Start of QUOTED PASSAGE

G. MURRAY SNOW, Chief District Judge.
Pending before the Court is Defendant State Farm Fire and Casualty Company's ("Defendant's") Motion to Dismiss Counts III and IV of Plaintiffs' First Amended Class Action Complaint. (Doc. 7.) The Motion is denied.
The facts alleged in the complaint are as follows. Defendant is an Illinois corporation engaged in the business of insurance in Arizona. Defendant contracts with Xactware, a company that sells a structural damage estimate program, to adjust residential and commercial property loss claims. Xactware's estimating tool has two different databases: a restoration database and a new construction database. The new construction database is used when property damage is so extensive that a ground up rebuild is required, while the restoration database is used when property damage requires renovation or repairs, but not a ground up reconstruction. Because it includes efficiencies in labor cost associated with ground up construction, the new construction database produces a lower cost estimate than the restoration data base would produce for the same scope of work. Defendant selects which of the two databases to use when adjusting a claim.
On December 6, 2015, a fire occurred at the home of Plaintiffs Anderson and Jasmine Phillips ("Plaintiffs"), causing considerable damage to the home and Plaintiffs' personal property. Plaintiffs timely submitted a claim to Defendant for their loss and performed their obligations and responsibilities under their insurance policy with respect to the claim. On December 14, 2015, Defendant inspected Plaintiffs' home and personal property. Defendant subsequently estimated Plaintiffs' repair costs at $153,759.64. Plaintiffs also retained the services of a public adjuster, Skipton & Associates, Inc. ("SAI"). SAI inspected Plaintiffs' home and personal property on December 28, 2015 and submitted a repair cost estimate of $203,114.69. Defendant refused to pay the higher amount estimated by SAI.

End of QUOTED PASSAGE
Start of SUPPLIED DATA

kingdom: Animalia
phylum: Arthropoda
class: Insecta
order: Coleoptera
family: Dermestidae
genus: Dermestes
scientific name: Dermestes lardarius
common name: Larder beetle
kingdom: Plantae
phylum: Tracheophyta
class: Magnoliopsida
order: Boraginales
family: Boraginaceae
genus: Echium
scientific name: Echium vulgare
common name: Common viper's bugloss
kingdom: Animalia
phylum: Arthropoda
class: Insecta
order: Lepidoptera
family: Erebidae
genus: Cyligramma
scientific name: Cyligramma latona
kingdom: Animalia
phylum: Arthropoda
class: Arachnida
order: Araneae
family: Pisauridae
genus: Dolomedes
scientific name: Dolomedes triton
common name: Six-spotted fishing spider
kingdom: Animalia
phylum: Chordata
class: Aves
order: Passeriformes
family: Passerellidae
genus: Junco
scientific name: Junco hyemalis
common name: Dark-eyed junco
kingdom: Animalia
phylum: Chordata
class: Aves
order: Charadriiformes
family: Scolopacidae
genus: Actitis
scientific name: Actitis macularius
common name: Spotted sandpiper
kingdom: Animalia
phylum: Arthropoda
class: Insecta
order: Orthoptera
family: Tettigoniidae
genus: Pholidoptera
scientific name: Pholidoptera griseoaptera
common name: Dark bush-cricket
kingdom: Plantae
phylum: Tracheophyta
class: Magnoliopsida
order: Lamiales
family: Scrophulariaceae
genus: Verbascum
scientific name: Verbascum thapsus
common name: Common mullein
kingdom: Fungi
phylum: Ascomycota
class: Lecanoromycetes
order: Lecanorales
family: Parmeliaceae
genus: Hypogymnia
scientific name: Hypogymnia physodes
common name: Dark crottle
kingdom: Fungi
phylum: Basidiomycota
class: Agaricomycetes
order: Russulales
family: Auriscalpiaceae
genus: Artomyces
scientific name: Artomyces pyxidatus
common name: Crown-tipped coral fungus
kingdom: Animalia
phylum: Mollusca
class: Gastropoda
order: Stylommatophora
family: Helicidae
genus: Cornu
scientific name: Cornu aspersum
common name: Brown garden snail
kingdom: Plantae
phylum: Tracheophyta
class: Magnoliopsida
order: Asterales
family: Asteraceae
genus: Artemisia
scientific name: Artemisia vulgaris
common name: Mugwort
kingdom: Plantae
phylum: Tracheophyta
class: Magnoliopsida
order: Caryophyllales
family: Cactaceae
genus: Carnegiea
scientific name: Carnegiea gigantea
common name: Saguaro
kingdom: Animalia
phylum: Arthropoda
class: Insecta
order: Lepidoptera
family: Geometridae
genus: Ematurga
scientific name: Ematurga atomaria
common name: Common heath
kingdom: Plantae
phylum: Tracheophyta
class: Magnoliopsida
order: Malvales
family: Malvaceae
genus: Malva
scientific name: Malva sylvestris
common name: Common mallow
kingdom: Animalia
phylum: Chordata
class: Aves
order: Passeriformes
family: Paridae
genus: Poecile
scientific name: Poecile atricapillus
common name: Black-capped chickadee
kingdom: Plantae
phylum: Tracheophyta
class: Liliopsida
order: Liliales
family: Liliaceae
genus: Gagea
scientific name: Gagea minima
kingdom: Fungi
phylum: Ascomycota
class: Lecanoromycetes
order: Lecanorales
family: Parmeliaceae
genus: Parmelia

End of SUPPLIED DATA

## TASKS FOR THIS EXERCISE:
**a.** From the ruling, echo the passage starting at "Pending before the" and ending at "Motion is denied.".
**b.** Answer these questions using the ruling:
(i) On what date did the fire occur at the Phillips home?
(ii) What repair cost estimate did the public adjuster submit?
(iii) In which state is the defendant incorporated?

## ANSWERS GIVEN:
**a.**
Pending before the Court is Defendant State Farm Fire and Casualty Company's ("Defendant's") Motion to Dismiss Counts III and IV of Plaintiffs' First Amended Class Action Complaint. (Doc. 7.) The Motion is denied.

**b.**
(i) December 6, 2015
(ii) $203,114.69
(iii) Illinois